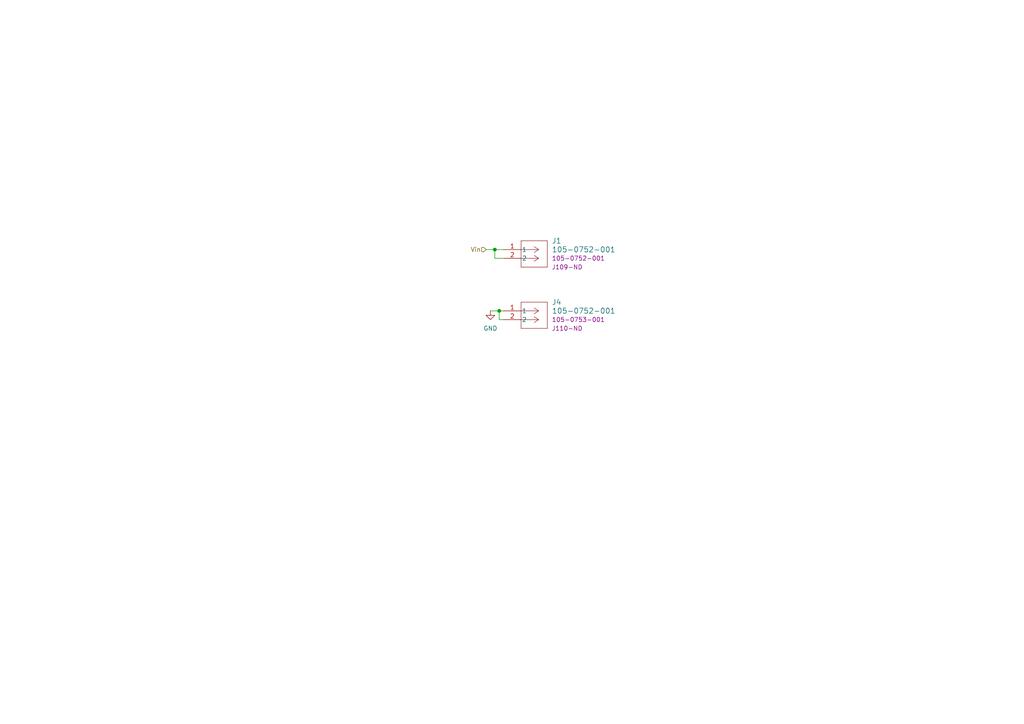
<source format=kicad_sch>
(kicad_sch (version 20230121) (generator eeschema)

  (uuid 8b1353a5-5b04-4e13-8014-3fdfe7611be8)

  (paper "A4")

  

  (junction (at 144.78 90.17) (diameter 0) (color 0 0 0 0)
    (uuid 01a476db-b8bb-408e-8323-2d6a5ff30cc4)
  )
  (junction (at 143.51 72.39) (diameter 0) (color 0 0 0 0)
    (uuid 77df30c9-1762-4de4-9217-c1b26f91daa0)
  )

  (wire (pts (xy 146.05 90.17) (xy 144.78 90.17))
    (stroke (width 0) (type default))
    (uuid 13cf43d5-04ed-4df9-931b-a7bd96f8d7c7)
  )
  (wire (pts (xy 143.51 72.39) (xy 143.51 74.93))
    (stroke (width 0) (type default))
    (uuid 7b7d10a4-48e9-41e9-aa10-bb4d80d35cc1)
  )
  (wire (pts (xy 140.97 72.39) (xy 143.51 72.39))
    (stroke (width 0) (type default))
    (uuid 8a90ce98-17b8-4a1e-a4a4-673075d2ce3c)
  )
  (wire (pts (xy 143.51 74.93) (xy 146.05 74.93))
    (stroke (width 0) (type default))
    (uuid a9482a57-373f-4975-90ed-07123fc48a8f)
  )
  (wire (pts (xy 144.78 92.71) (xy 146.05 92.71))
    (stroke (width 0) (type default))
    (uuid b769f023-2e6e-43f6-b9a8-d7f1738a33eb)
  )
  (wire (pts (xy 146.05 72.39) (xy 143.51 72.39))
    (stroke (width 0) (type default))
    (uuid c420313b-7a1f-4372-8c1d-d3192aedfd67)
  )
  (wire (pts (xy 142.24 90.17) (xy 144.78 90.17))
    (stroke (width 0) (type default))
    (uuid c607579d-5699-4528-bc0d-b57ba8397018)
  )
  (wire (pts (xy 144.78 90.17) (xy 144.78 92.71))
    (stroke (width 0) (type default))
    (uuid fa13211c-b5f8-4538-8a0b-808624510cf5)
  )

  (hierarchical_label "Vin" (shape input) (at 140.97 72.39 180) (fields_autoplaced)
    (effects (font (size 1.27 1.27)) (justify right))
    (uuid 13a14408-5055-416f-9a1c-e088c65642d9)
  )

  (symbol (lib_id "power:GND") (at 142.24 90.17 0) (unit 1)
    (in_bom yes) (on_board yes) (dnp no) (fields_autoplaced)
    (uuid 0abc2151-01fc-49ff-a9de-3c3a074742d7)
    (property "Reference" "#PWR022" (at 142.24 96.52 0)
      (effects (font (size 1.27 1.27)) hide)
    )
    (property "Value" "GND" (at 142.24 95.25 0)
      (effects (font (size 1.27 1.27)))
    )
    (property "Footprint" "" (at 142.24 90.17 0)
      (effects (font (size 1.27 1.27)) hide)
    )
    (property "Datasheet" "" (at 142.24 90.17 0)
      (effects (font (size 1.27 1.27)) hide)
    )
    (pin "1" (uuid b57517b4-5e15-4546-8f8c-0a6a962daf96))
    (instances
      (project "Adjustable_Power_Supply"
        (path "/3a65e4ec-2626-487b-a9d1-b6e13c397e0a/c813e96c-9f39-4898-ac02-732c4c30765b"
          (reference "#PWR022") (unit 1)
        )
      )
    )
  )

  (symbol (lib_id "Adjustable_Power_Suppy:105-0752-001") (at 146.05 72.39 0) (unit 1)
    (in_bom yes) (on_board yes) (dnp no) (fields_autoplaced)
    (uuid 13accf18-d3db-452c-9113-9a4d09182aba)
    (property "Reference" "J1" (at 160.02 69.85 0)
      (effects (font (size 1.524 1.524)) (justify left))
    )
    (property "Value" "105-0752-001" (at 160.02 72.39 0)
      (effects (font (size 1.524 1.524)) (justify left))
    )
    (property "Footprint" "Adjustable_Power_Supply:105-0753-001" (at 146.05 72.39 0)
      (effects (font (size 1.27 1.27) italic) hide)
    )
    (property "Datasheet" "https://www.belfuse.com/resources/productinformations/cinchconnectivitysolutions/johnson/pi-ccs-john-105-0753-001.pdf" (at 146.05 72.39 0)
      (effects (font (size 1.27 1.27) italic) hide)
    )
    (property "MPN" "105-0752-001" (at 160.02 74.93 0)
      (effects (font (size 1.27 1.27)) (justify left))
    )
    (property "Digikey PN" "J109-ND" (at 160.02 77.47 0)
      (effects (font (size 1.27 1.27)) (justify left))
    )
    (pin "2" (uuid 475ec0c9-3f61-4fa1-b2ba-5099f1a7cbf7))
    (pin "1" (uuid 9ba80d33-5e5a-42fb-bb3e-af9a22045d3b))
    (instances
      (project "Adjustable_Power_Supply"
        (path "/3a65e4ec-2626-487b-a9d1-b6e13c397e0a/c813e96c-9f39-4898-ac02-732c4c30765b"
          (reference "J1") (unit 1)
        )
      )
    )
  )

  (symbol (lib_id "Adjustable_Power_Suppy:105-0752-001") (at 146.05 90.17 0) (unit 1)
    (in_bom yes) (on_board yes) (dnp no) (fields_autoplaced)
    (uuid d7a58831-68b4-4532-8244-570898da3605)
    (property "Reference" "J4" (at 160.02 87.63 0)
      (effects (font (size 1.524 1.524)) (justify left))
    )
    (property "Value" "105-0752-001" (at 160.02 90.17 0)
      (effects (font (size 1.524 1.524)) (justify left))
    )
    (property "Footprint" "Adjustable_Power_Supply:105-0753-001" (at 146.05 90.17 0)
      (effects (font (size 1.27 1.27) italic) hide)
    )
    (property "Datasheet" "https://www.belfuse.com/resources/productinformations/cinchconnectivitysolutions/johnson/pi-ccs-john-105-0753-001.pdf" (at 146.05 90.17 0)
      (effects (font (size 1.27 1.27) italic) hide)
    )
    (property "MPN" "105-0753-001" (at 160.02 92.71 0)
      (effects (font (size 1.27 1.27)) (justify left))
    )
    (property "Digikey PN" "J110-ND" (at 160.02 95.25 0)
      (effects (font (size 1.27 1.27)) (justify left))
    )
    (pin "2" (uuid bf525849-871b-4e31-b162-d2398982a78d))
    (pin "1" (uuid 28b149cd-2ad7-4c2a-b3c9-70af9cbae84b))
    (instances
      (project "Adjustable_Power_Supply"
        (path "/3a65e4ec-2626-487b-a9d1-b6e13c397e0a/c813e96c-9f39-4898-ac02-732c4c30765b"
          (reference "J4") (unit 1)
        )
      )
    )
  )
)

</source>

Directions for this task: Output the records exactly as they appear, skipping any pictures.

Solved exercise:
<source format=kicad_sch>
(kicad_sch (version 20230121) (generator eeschema)

  (uuid 8b1353a5-5b04-4e13-8014-3fdfe7611be8)

  (paper "A4")

  

  (junction (at 144.78 90.17) (diameter 0) (color 0 0 0 0)
    (uuid 01a476db-b8bb-408e-8323-2d6a5ff30cc4)
  )
  (junction (at 143.51 72.39) (diameter 0) (color 0 0 0 0)
    (uuid 77df30c9-1762-4de4-9217-c1b26f91daa0)
  )

  (wire (pts (xy 146.05 90.17) (xy 144.78 90.17))
    (stroke (width 0) (type default))
    (uuid 13cf43d5-04ed-4df9-931b-a7bd96f8d7c7)
  )
  (wire (pts (xy 143.51 72.39) (xy 143.51 74.93))
    (stroke (width 0) (type default))
    (uuid 7b7d10a4-48e9-41e9-aa10-bb4d80d35cc1)
  )
  (wire (pts (xy 140.97 72.39) (xy 143.51 72.39))
    (stroke (width 0) (type default))
    (uuid 8a90ce98-17b8-4a1e-a4a4-673075d2ce3c)
  )
  (wire (pts (xy 143.51 74.93) (xy 146.05 74.93))
    (stroke (width 0) (type default))
    (uuid a9482a57-373f-4975-90ed-07123fc48a8f)
  )
  (wire (pts (xy 144.78 92.71) (xy 146.05 92.71))
    (stroke (width 0) (type default))
    (uuid b769f023-2e6e-43f6-b9a8-d7f1738a33eb)
  )
  (wire (pts (xy 146.05 72.39) (xy 143.51 72.39))
    (stroke (width 0) (type default))
    (uuid c420313b-7a1f-4372-8c1d-d3192aedfd67)
  )
  (wire (pts (xy 142.24 90.17) (xy 144.78 90.17))
    (stroke (width 0) (type default))
    (uuid c607579d-5699-4528-bc0d-b57ba8397018)
  )
  (wire (pts (xy 144.78 90.17) (xy 144.78 92.71))
    (stroke (width 0) (type default))
    (uuid fa13211c-b5f8-4538-8a0b-808624510cf5)
  )

  (hierarchical_label "Vin" (shape input) (at 140.97 72.39 180) (fields_autoplaced)
    (effects (font (size 1.27 1.27)) (justify right))
    (uuid 13a14408-5055-416f-9a1c-e088c65642d9)
  )

  (symbol (lib_id "power:GND") (at 142.24 90.17 0) (unit 1)
    (in_bom yes) (on_board yes) (dnp no) (fields_autoplaced)
    (uuid 0abc2151-01fc-49ff-a9de-3c3a074742d7)
    (property "Reference" "#PWR022" (at 142.24 96.52 0)
      (effects (font (size 1.27 1.27)) hide)
    )
    (property "Value" "GND" (at 142.24 95.25 0)
      (effects (font (size 1.27 1.27)))
    )
    (property "Footprint" "" (at 142.24 90.17 0)
      (effects (font (size 1.27 1.27)) hide)
    )
    (property "Datasheet" "" (at 142.24 90.17 0)
      (effects (font (size 1.27 1.27)) hide)
    )
    (pin "1" (uuid b57517b4-5e15-4546-8f8c-0a6a962daf96))
    (instances
      (project "Adjustable_Power_Supply"
        (path "/3a65e4ec-2626-487b-a9d1-b6e13c397e0a/c813e96c-9f39-4898-ac02-732c4c30765b"
          (reference "#PWR022") (unit 1)
        )
      )
    )
  )

  (symbol (lib_id "Adjustable_Power_Suppy:105-0752-001") (at 146.05 72.39 0) (unit 1)
    (in_bom yes) (on_board yes) (dnp no) (fields_autoplaced)
    (uuid 13accf18-d3db-452c-9113-9a4d09182aba)
    (property "Reference" "J1" (at 160.02 69.85 0)
      (effects (font (size 1.524 1.524)) (justify left))
    )
    (property "Value" "105-0752-001" (at 160.02 72.39 0)
      (effects (font (size 1.524 1.524)) (justify left))
    )
    (property "Footprint" "Adjustable_Power_Supply:105-0753-001" (at 146.05 72.39 0)
      (effects (font (size 1.27 1.27) italic) hide)
    )
    (property "Datasheet" "https://www.belfuse.com/resources/productinformations/cinchconnectivitysolutions/johnson/pi-ccs-john-105-0753-001.pdf" (at 146.05 72.39 0)
      (effects (font (size 1.27 1.27) italic) hide)
    )
    (property "MPN" "105-0752-001" (at 160.02 74.93 0)
      (effects (font (size 1.27 1.27)) (justify left))
    )
    (property "Digikey PN" "J109-ND" (at 160.02 77.47 0)
      (effects (font (size 1.27 1.27)) (justify left))
    )
    (pin "2" (uuid 475ec0c9-3f61-4fa1-b2ba-5099f1a7cbf7))
    (pin "1" (uuid 9ba80d33-5e5a-42fb-bb3e-af9a22045d3b))
    (instances
      (project "Adjustable_Power_Supply"
        (path "/3a65e4ec-2626-487b-a9d1-b6e13c397e0a/c813e96c-9f39-4898-ac02-732c4c30765b"
          (reference "J1") (unit 1)
        )
      )
    )
  )

  (symbol (lib_id "Adjustable_Power_Suppy:105-0752-001") (at 146.05 90.17 0) (unit 1)
    (in_bom yes) (on_board yes) (dnp no) (fields_autoplaced)
    (uuid d7a58831-68b4-4532-8244-570898da3605)
    (property "Reference" "J4" (at 160.02 87.63 0)
      (effects (font (size 1.524 1.524)) (justify left))
    )
    (property "Value" "105-0752-001" (at 160.02 90.17 0)
      (effects (font (size 1.524 1.524)) (justify left))
    )
    (property "Footprint" "Adjustable_Power_Supply:105-0753-001" (at 146.05 90.17 0)
      (effects (font (size 1.27 1.27) italic) hide)
    )
    (property "Datasheet" "https://www.belfuse.com/resources/productinformations/cinchconnectivitysolutions/johnson/pi-ccs-john-105-0753-001.pdf" (at 146.05 90.17 0)
      (effects (font (size 1.27 1.27) italic) hide)
    )
    (property "MPN" "105-0753-001" (at 160.02 92.71 0)
      (effects (font (size 1.27 1.27)) (justify left))
    )
    (property "Digikey PN" "J110-ND" (at 160.02 95.25 0)
      (effects (font (size 1.27 1.27)) (justify left))
    )
    (pin "2" (uuid bf525849-871b-4e31-b162-d2398982a78d))
    (pin "1" (uuid 28b149cd-2ad7-4c2a-b3c9-70af9cbae84b))
    (instances
      (project "Adjustable_Power_Supply"
        (path "/3a65e4ec-2626-487b-a9d1-b6e13c397e0a/c813e96c-9f39-4898-ac02-732c4c30765b"
          (reference "J4") (unit 1)
        )
      )
    )
  )
)

</source>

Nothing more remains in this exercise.